Skip to main content
The data loader module provides functionality to load and prepare data from the PhysicalAI AV dataset for Alpamayo R1 model inference.

load_physical_aiavdataset

Load data from physical_ai_av for model inference. This function loads a sample from the physical_ai_av dataset and converts it to the format expected by AlpamayoR1 model inference.
def load_physical_aiavdataset(
    clip_id: str,
    t0_us: int = 5_100_000,
    avdi: physical_ai_av.PhysicalAIAVDatasetInterface | None = None,
    maybe_stream: bool = True,
    num_history_steps: int = 16,
    num_future_steps: int = 64,
    time_step: float = 0.1,
    camera_features: list | None = None,
    num_frames: int = 4,
) -> dict[str, Any]

Parameters

clip_id
str
required
The clip ID to load data from. Can be obtained from vla_golden.parquet.

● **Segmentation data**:
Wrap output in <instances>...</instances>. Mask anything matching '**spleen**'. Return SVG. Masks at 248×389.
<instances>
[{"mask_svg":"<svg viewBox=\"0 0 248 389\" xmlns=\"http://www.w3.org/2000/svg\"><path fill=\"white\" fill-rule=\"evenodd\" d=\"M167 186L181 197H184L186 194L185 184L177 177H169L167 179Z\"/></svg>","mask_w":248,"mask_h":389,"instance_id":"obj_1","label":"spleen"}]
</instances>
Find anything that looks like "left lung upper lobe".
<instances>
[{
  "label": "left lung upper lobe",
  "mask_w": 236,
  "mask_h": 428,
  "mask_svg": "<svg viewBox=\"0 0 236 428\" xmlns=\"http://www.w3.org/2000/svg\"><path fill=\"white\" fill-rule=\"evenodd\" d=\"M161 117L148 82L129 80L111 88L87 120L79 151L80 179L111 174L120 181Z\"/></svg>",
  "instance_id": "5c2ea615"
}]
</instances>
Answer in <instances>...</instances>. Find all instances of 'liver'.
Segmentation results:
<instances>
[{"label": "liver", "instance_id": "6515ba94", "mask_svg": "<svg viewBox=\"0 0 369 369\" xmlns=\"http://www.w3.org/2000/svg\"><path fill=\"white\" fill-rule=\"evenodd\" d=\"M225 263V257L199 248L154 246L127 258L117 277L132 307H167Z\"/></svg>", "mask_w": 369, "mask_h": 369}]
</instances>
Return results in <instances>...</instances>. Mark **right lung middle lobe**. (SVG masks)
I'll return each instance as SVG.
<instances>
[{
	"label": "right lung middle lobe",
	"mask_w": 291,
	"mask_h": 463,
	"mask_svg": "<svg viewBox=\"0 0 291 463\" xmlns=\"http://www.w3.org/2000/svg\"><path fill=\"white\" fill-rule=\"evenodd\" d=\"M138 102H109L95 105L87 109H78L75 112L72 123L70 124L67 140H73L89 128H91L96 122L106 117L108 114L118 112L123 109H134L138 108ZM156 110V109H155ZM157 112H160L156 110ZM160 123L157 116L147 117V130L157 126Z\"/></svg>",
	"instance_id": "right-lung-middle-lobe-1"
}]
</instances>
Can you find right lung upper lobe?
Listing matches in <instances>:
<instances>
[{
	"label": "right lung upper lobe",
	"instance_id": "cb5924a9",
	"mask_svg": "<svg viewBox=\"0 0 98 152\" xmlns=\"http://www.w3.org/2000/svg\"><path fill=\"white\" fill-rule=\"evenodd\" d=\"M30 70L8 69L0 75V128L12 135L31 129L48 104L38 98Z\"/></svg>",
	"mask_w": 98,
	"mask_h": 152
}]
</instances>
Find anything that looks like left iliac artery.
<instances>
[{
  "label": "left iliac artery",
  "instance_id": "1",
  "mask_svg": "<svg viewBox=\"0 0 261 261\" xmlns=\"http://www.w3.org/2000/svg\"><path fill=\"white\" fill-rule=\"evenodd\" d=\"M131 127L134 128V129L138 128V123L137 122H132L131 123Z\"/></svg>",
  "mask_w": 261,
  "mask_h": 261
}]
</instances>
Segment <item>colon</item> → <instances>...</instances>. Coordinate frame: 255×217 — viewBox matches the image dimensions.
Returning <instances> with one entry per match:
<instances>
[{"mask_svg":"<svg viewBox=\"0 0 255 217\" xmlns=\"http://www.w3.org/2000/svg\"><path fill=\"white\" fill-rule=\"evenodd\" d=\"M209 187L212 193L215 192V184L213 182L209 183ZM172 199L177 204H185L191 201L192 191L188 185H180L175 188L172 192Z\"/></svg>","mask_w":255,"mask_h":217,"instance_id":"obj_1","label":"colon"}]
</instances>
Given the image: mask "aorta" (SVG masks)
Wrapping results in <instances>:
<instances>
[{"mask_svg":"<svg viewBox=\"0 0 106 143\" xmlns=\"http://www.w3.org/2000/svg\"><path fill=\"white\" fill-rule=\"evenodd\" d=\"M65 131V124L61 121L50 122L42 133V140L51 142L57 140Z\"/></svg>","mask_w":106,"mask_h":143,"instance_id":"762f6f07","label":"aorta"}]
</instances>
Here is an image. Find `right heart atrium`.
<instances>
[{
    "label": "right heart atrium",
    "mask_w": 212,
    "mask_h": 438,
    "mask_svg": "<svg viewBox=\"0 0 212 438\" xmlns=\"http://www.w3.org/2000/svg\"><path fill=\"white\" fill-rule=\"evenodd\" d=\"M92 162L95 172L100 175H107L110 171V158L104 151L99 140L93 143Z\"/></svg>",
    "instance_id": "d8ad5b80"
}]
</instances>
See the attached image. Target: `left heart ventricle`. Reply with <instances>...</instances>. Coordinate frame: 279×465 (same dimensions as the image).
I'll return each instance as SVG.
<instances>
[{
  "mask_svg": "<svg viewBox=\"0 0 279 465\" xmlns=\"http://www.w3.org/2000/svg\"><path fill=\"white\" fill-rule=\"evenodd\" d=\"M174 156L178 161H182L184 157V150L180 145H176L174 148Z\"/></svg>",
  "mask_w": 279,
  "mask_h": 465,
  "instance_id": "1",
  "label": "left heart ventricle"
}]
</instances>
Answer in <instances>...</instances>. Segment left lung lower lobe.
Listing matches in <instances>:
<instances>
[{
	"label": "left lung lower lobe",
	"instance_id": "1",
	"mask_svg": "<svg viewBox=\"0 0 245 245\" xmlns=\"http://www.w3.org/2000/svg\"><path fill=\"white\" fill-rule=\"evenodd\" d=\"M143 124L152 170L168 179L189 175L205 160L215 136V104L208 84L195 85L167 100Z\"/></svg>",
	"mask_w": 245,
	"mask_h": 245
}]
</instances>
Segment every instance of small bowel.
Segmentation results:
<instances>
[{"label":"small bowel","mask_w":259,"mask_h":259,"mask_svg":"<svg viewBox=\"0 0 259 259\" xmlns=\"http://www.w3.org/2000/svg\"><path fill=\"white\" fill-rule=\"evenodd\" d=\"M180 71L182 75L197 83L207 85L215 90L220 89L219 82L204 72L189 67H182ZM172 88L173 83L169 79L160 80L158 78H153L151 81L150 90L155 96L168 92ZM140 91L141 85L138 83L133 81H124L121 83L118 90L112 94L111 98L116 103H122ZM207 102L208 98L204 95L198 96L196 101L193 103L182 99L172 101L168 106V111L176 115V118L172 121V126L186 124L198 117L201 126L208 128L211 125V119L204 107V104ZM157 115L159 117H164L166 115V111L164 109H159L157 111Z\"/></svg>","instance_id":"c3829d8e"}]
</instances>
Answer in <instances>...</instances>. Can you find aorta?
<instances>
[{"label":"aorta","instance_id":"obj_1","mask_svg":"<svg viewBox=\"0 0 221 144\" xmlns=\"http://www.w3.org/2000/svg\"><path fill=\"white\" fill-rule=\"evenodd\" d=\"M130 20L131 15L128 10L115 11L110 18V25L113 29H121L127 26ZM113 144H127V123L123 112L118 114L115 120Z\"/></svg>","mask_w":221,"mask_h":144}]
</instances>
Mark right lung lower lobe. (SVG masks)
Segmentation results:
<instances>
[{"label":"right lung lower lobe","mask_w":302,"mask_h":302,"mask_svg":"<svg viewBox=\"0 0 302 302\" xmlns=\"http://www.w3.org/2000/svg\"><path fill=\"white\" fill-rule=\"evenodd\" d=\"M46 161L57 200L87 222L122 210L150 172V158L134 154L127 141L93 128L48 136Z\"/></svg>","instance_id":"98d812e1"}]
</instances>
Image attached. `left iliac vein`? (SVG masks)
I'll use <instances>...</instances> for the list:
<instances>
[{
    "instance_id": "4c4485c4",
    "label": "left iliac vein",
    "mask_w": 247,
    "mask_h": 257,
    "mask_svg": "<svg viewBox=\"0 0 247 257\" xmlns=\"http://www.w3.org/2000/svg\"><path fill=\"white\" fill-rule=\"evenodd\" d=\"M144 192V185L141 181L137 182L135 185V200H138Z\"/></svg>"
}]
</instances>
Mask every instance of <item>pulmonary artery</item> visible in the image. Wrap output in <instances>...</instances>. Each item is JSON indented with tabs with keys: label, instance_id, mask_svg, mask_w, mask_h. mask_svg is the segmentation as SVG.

● **Exercise tasks**:
a) Answer these from the data loader documentation:
(i) What default value does the function signature assign to t0_us?
(ii) According to the Parameters section, which file can a clip ID be obtained from?
(iii) What is the default number of future steps?
b) Extend the data loader documentation from where it stops, describing the remaining parameters in the same format as clip_id.

● **Expected responses**:
a)
(i) 5_100_000
(ii) vla_golden.parquet
(iii) 64

b)
t0_us
int
default:"5_100_000"
The timestamp (in microseconds) at which to sample the trajectory. Default is 5.1 seconds into the clip.
Must be greater than num_history_steps * time_step * 1_000_000 to ensure sufficient history data.
avdi
physical_ai_av.PhysicalAIAVDatasetInterface | None
default:"None"
Optional pre-initialized PhysicalAIAVDatasetInterface. If None, creates a new instance.
maybe_stream
bool
default:"True"
Whether to stream data from HuggingFace if not downloaded locally.
num_history_steps
int
default:"16"
Number of history trajectory steps. Default is 16 steps for 1.6 seconds at 10Hz.
num_future_steps
int
default:"64"
Number of future trajectory steps. Default is 64 steps for 6.4 seconds at 10Hz.
time_step
float
default:"0.1"
Time step between trajectory points in seconds. Default is 0.1s (10Hz).
camera_features
list | None
default:"None"
List of camera features to load. If None, uses 4 default cameras:
  • CAMERA_CROSS_LEFT_120FOV
  • CAMERA_FRONT_WIDE_120FOV
  • CAMERA_CROSS_RIGHT_120FOV
  • CAMERA_FRONT_TELE_30FOV
num_frames
int
default:"4"
Number of frames per camera to load. Default is 4 frames.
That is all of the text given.